A chord, then A letter to you on a cassette. Thus begins one of the unlikeliest #1s of all time. I chose this song to start off my Tune Tag with
, which I encourage you to read.The song did start with a letter on a cassette, one that Tim Freedman, the primary writer of the song, sent to his girlfriend. They lived in different cities and he was feeling lonely. Drinking heavily, he started noodling around the piano and out came this song. It’s a lovely romantic ballad that really stood out among the alternative rock and dance music of 1997. However, Freedman wasn’t happy with a sappy ballad so storyteller that he is, he turns it into a man’s descent into madness by the end.
Freedman’s notes on the song, which appears under the YouTube video:
I made this up quickly after drinking Irish Whiskey the night after I returned home to Sydney after visiting my girlfriend in Melbourne. I sent her the cassette (which she says she'll find some day). Two old friends Pinky (Beecroft) and Chit Chat (Von Loopin Stab) had just played me a demo of a song they wrote off their chops at the place I was renting in Thirroul and I thought their “classifieds section” (ie the “forty shaved sexy...”) would take the tune into a different dimension. So they let me borrow it.
After Stevie Plunder died in 1996 I was moving away from the roots sound of the first two albums. Here you can hear that change in one song, as Andy plays his double bass in the first half, and the electric in the second. The song took off on the radio and suddenly in October 1997 we had a Gold album before we’d even got around to shooting any film clips. It was voted ARIA Song of the Year, and just in time we could stop working cheap.
Rob Taylor and I mixed the album at Alberts in Neutral Bay. I remember the last hour of the recording with all the budget gone, I was singing the outro over the top of the completed mix, trying to find out just how deranged our protagonist should become. Deadlines can be liberating.
Pinky and Chit Chat are Matt Ford and Glen Dormand, who had a band called Machine Gun Fellatio (MGF) and were close friends of Freedman. I saw them when I was in Sydney and I don’t have the words to describe what they did. They had songs called Mutha Fukka on a Motorcycle and Butter My Arse with a Pigeon, so that should give you some idea. The lyrics Freedman is referring to is from Horny Blonde Forty and it’s those lyrics that initially endeared me to the song.
Forty, shaved, sexy, wants to do it all day
With a gun-totin', trigger-happy tranny named Kinky Renée
Tired teacher, twenty-eight, seeks regular meetings
For a masculine, muscular, nappy-clad, brutal breeding
While his wife rough wrestles with a puppy all aquiver
On a wine-soaked, strobe-lit Asiatic hall of mirrors
Oh, the 90s.
Here’s a great article looking back at the ascent of the song 20 years later. Basically, Freedman dropped off a bunch of cassettes of the song in record stations a few weeks before the Eternal Nightcap album dropped. (I wrote about another track off that album here.) It went into heavy rotation on Triple J, the Australian Broadcast Corporation (ABC) and eventually went to #1 on the hottest 100 songs of the year, bringing the album with it. At the time it was the biggest selling independent album ever in Australia. Its success led Freedman to ink a distribution deal with Warner Australia, which meant there was plenty of money for the next one.
To my surprise, it actually did chart here in Canada briefly when a special version of Eternal Nightcap was released here in conjunction with the band opening for Blue Rodeo. That’s how I discovered them. (Wrote about it here.)

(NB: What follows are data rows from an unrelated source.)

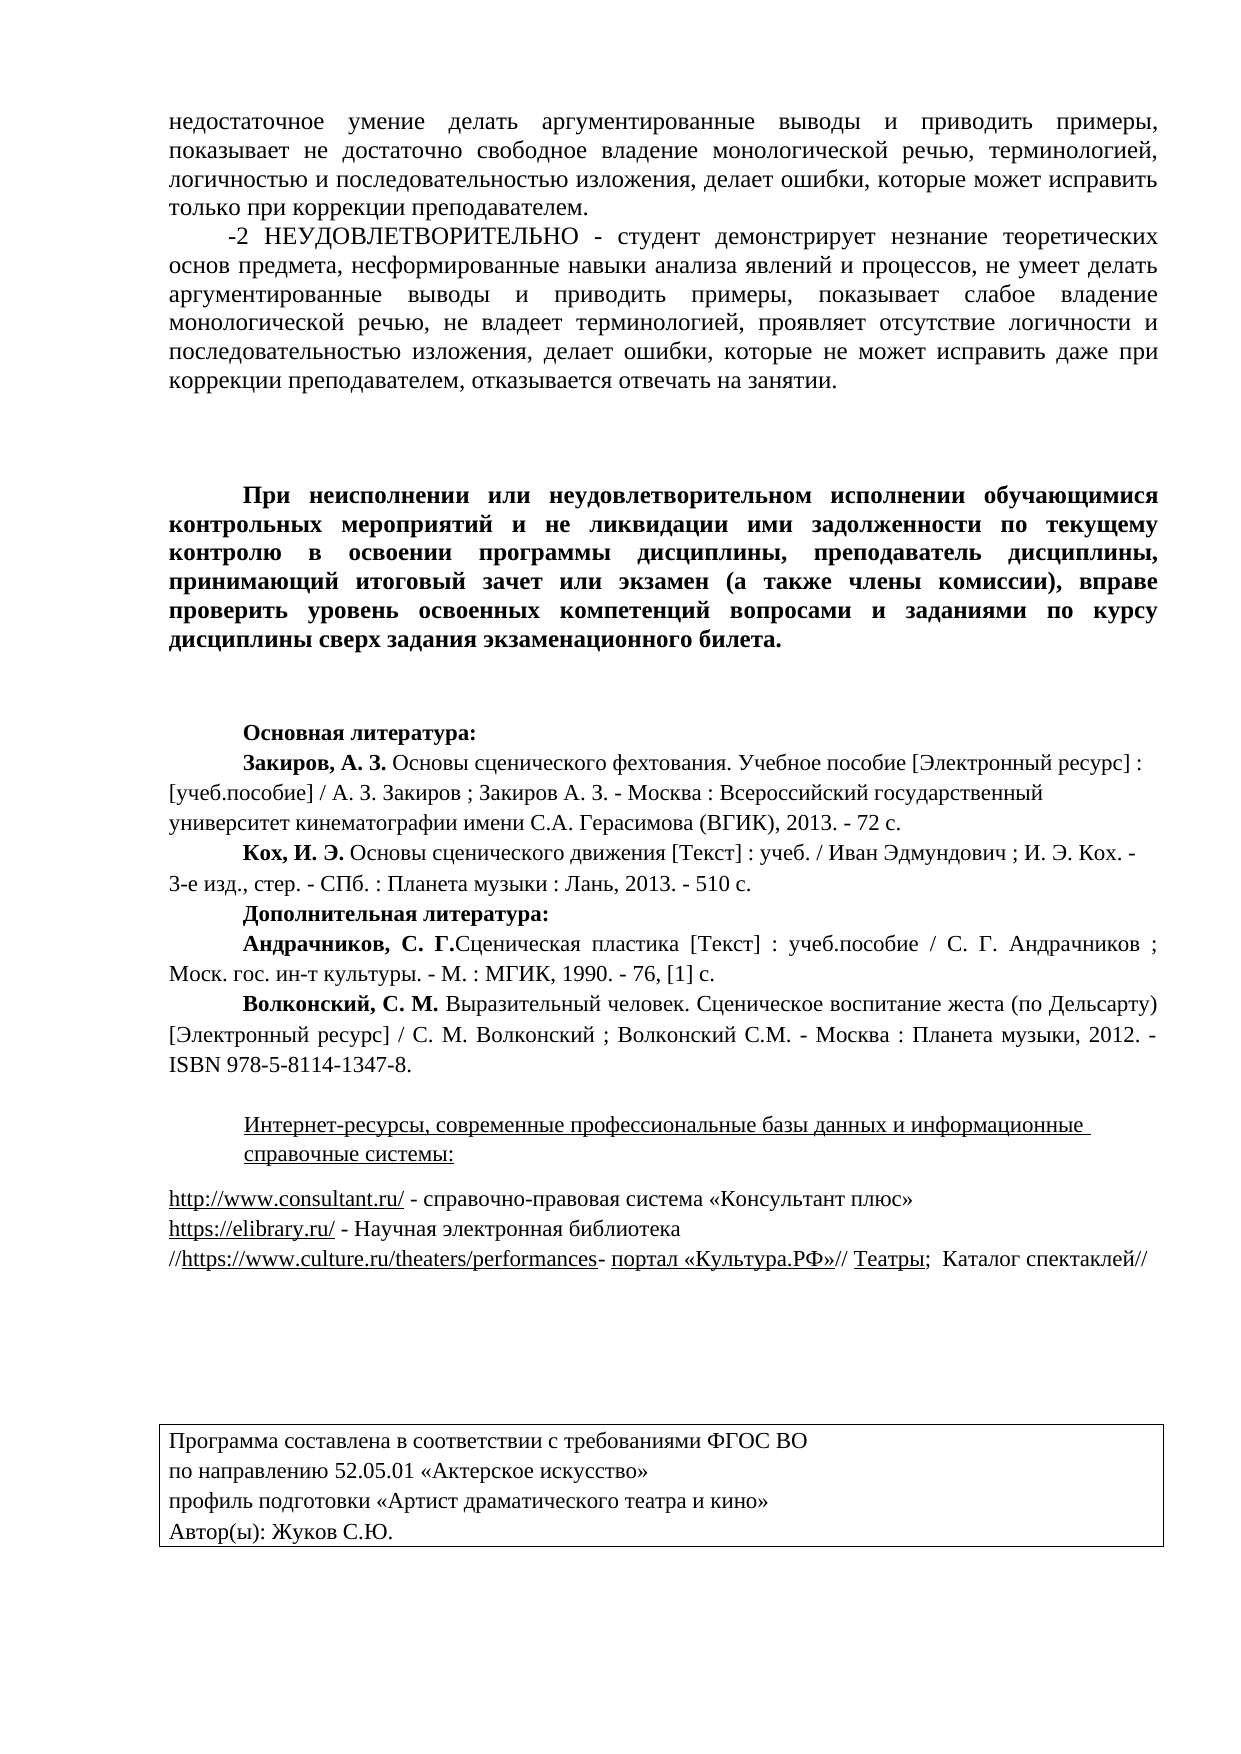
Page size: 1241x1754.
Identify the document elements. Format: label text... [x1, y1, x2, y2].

text Волконский, С. М. Выразительный человек. Сценическое воспитание жеста (по Дельсарту) [Электронный ресурс] / С. М. Волконский ; Волконский С.М. - Москва : Планета музыки, 2012. - ISBN 978-5-8114-1347-8. [169, 990, 1159, 1077]
text http://www.consultant.ru/ - справочно-правовая система «Консультант плюс» [169, 1185, 1159, 1211]
text Автор(ы): Жуков С.Ю. [160, 1515, 1163, 1546]
text https://elibrary.ru/ - Научная электронная библиотека [169, 1215, 1159, 1241]
list Интернет-ресурсы, современные профессиональные базы данных и информационные справочные системы: [244, 1111, 1159, 1166]
text Кох, И. Э. Основы сценического движения [Текст] : учеб. / Иван Эдмундович ; И. Э. Кох. - 3-е изд., стер. - СПб. : Планета музыки : Лань, 2013. - 510 с. [169, 839, 1159, 896]
text Программа составлена в соответствии с требованиями ФГОС ВО [160, 1425, 1163, 1453]
text -2 НЕУДОВЛЕТВОРИТЕЛЬНО - студент демонстрирует незнание теоретических основ предмета, несформированные навыки анализа явлений и процессов, не умеет делать аргументированные выводы и приводить примеры, показывает слабое владение монологической речью, не владеет терминологией, проявляет отсутствие логичности и последовательностью изложения, делает ошибки, которые не может исправить даже при коррекции преподавателем, отказывается отвечать на занятии. [169, 221, 1159, 394]
text Основная литература: [169, 718, 1159, 745]
text Закиров, А. З. Основы сценического фехтования. Учебное пособие [Электронный ресурс] : [учеб.пособие] / А. З. Закиров ; Закиров А. З. - Москва : Всероссийский государственный университет кинематографии имени С.А. Герасимова (ВГИК), 2013. - 72 c. [169, 749, 1159, 836]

This is the famous “blue” video. The song was released without a video as Black Yak Records (Freedman’s record company) couldn’t afford one. When the song took off, there was a demand for a video so this was shot with Tim playing under moody blue lighting. I can find nothing about the director or where it was shot. The internet fails me again!
Enjoy your song of the day and enjoy my Tune Tag!
Absolutely love this song and enjoyed reading the story behind it. And great tune tag!